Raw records
[BEGIN]

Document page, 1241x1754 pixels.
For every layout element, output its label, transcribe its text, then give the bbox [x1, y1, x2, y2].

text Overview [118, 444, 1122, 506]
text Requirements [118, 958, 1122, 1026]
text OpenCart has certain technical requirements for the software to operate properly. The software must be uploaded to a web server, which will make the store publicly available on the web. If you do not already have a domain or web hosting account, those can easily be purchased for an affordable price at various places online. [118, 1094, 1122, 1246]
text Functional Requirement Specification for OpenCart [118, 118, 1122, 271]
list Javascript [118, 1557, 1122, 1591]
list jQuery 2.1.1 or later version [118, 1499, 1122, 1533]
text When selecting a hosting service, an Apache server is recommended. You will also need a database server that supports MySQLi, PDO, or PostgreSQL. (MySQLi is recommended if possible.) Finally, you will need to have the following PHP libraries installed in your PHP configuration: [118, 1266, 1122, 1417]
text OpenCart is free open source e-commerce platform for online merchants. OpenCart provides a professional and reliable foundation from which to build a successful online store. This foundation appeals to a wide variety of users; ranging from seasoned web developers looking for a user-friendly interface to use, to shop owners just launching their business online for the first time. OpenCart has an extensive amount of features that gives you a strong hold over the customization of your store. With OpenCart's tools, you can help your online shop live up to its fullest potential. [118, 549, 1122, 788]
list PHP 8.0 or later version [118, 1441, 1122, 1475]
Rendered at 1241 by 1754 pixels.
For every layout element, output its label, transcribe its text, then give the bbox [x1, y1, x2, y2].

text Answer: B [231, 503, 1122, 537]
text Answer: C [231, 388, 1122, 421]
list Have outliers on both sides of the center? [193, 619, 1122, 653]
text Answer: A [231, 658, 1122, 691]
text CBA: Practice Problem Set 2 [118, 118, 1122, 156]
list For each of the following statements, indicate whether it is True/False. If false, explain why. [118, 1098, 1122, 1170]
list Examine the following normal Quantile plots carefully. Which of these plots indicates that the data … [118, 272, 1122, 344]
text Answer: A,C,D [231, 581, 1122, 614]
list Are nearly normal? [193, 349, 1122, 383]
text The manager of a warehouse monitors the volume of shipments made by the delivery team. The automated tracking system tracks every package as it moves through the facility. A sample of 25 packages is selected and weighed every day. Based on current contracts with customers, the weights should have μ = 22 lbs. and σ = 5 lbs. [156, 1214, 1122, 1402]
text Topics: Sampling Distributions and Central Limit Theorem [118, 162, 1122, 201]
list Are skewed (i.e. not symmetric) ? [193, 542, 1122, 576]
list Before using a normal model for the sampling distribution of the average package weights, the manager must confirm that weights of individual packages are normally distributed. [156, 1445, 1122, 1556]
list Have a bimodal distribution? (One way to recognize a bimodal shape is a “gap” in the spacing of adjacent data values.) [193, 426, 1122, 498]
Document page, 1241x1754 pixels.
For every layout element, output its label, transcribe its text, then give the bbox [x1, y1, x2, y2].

[END]

### Set exercise
Duplicate all of the data above, line for line, without changing anything.

### Exercise output
Document page, 1241x1754 pixels.
For every layout element, output its label, transcribe its text, then give the bbox [x1, y1, x2, y2].

text Overview [118, 444, 1122, 506]
text Requirements [118, 958, 1122, 1026]
text OpenCart has certain technical requirements for the software to operate properly. The software must be uploaded to a web server, which will make the store publicly available on the web. If you do not already have a domain or web hosting account, those can easily be purchased for an affordable price at various places online. [118, 1094, 1122, 1246]
text Functional Requirement Specification for OpenCart [118, 118, 1122, 271]
list Javascript [118, 1557, 1122, 1591]
list jQuery 2.1.1 or later version [118, 1499, 1122, 1533]
text When selecting a hosting service, an Apache server is recommended. You will also need a database server that supports MySQLi, PDO, or PostgreSQL. (MySQLi is recommended if possible.) Finally, you will need to have the following PHP libraries installed in your PHP configuration: [118, 1266, 1122, 1417]
text OpenCart is free open source e-commerce platform for online merchants. OpenCart provides a professional and reliable foundation from which to build a successful online store. This foundation appeals to a wide variety of users; ranging from seasoned web developers looking for a user-friendly interface to use, to shop owners just launching their business online for the first time. OpenCart has an extensive amount of features that gives you a strong hold over the customization of your store. With OpenCart's tools, you can help your online shop live up to its fullest potential. [118, 549, 1122, 788]
list PHP 8.0 or later version [118, 1441, 1122, 1475]
Rendered at 1241 by 1754 pixels.
For every layout element, output its label, transcribe its text, then give the bbox [x1, y1, x2, y2].

text Answer: B [231, 503, 1122, 537]
text Answer: C [231, 388, 1122, 421]
list Have outliers on both sides of the center? [193, 619, 1122, 653]
text Answer: A [231, 658, 1122, 691]
text CBA: Practice Problem Set 2 [118, 118, 1122, 156]
list For each of the following statements, indicate whether it is True/False. If false, explain why. [118, 1098, 1122, 1170]
list Examine the following normal Quantile plots carefully. Which of these plots indicates that the data … [118, 272, 1122, 344]
text Answer: A,C,D [231, 581, 1122, 614]
list Are nearly normal? [193, 349, 1122, 383]
text The manager of a warehouse monitors the volume of shipments made by the delivery team. The automated tracking system tracks every package as it moves through the facility. A sample of 25 packages is selected and weighed every day. Based on current contracts with customers, the weights should have μ = 22 lbs. and σ = 5 lbs. [156, 1214, 1122, 1402]
text Topics: Sampling Distributions and Central Limit Theorem [118, 162, 1122, 201]
list Are skewed (i.e. not symmetric) ? [193, 542, 1122, 576]
list Before using a normal model for the sampling distribution of the average package weights, the manager must confirm that weights of individual packages are normally distributed. [156, 1445, 1122, 1556]
list Have a bimodal distribution? (One way to recognize a bimodal shape is a “gap” in the spacing of adjacent data values.) [193, 426, 1122, 498]
Document page, 1241x1754 pixels.
For every layout element, output its label, transcribe its text, then give the bbox [x1, y1, x2, y2].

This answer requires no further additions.